Work task:
Copy, without any change, the lines from the one that holds "259 418 6738" through the final line of the material below.
- Opening Delimiter -
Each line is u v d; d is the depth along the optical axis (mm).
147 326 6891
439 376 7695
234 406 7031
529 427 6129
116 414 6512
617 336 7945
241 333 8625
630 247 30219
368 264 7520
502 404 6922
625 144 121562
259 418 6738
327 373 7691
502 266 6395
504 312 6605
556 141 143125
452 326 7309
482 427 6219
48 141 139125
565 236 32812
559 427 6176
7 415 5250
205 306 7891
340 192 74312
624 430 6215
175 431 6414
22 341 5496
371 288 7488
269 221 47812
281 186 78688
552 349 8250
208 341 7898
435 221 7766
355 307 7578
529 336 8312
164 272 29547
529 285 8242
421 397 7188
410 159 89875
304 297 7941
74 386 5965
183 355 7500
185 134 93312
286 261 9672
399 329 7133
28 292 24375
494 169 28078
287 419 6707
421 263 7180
- Closing Delimiter -
Response to the task:
259 418 6738
327 373 7691
502 266 6395
504 312 6605
556 141 143125
452 326 7309
482 427 6219
48 141 139125
565 236 32812
559 427 6176
7 415 5250
205 306 7891
340 192 74312
624 430 6215
175 431 6414
22 341 5496
371 288 7488
269 221 47812
281 186 78688
552 349 8250
208 341 7898
435 221 7766
355 307 7578
529 336 8312
164 272 29547
529 285 8242
421 397 7188
410 159 89875
304 297 7941
74 386 5965
183 355 7500
185 134 93312
286 261 9672
399 329 7133
28 292 24375
494 169 28078
287 419 6707
421 263 7180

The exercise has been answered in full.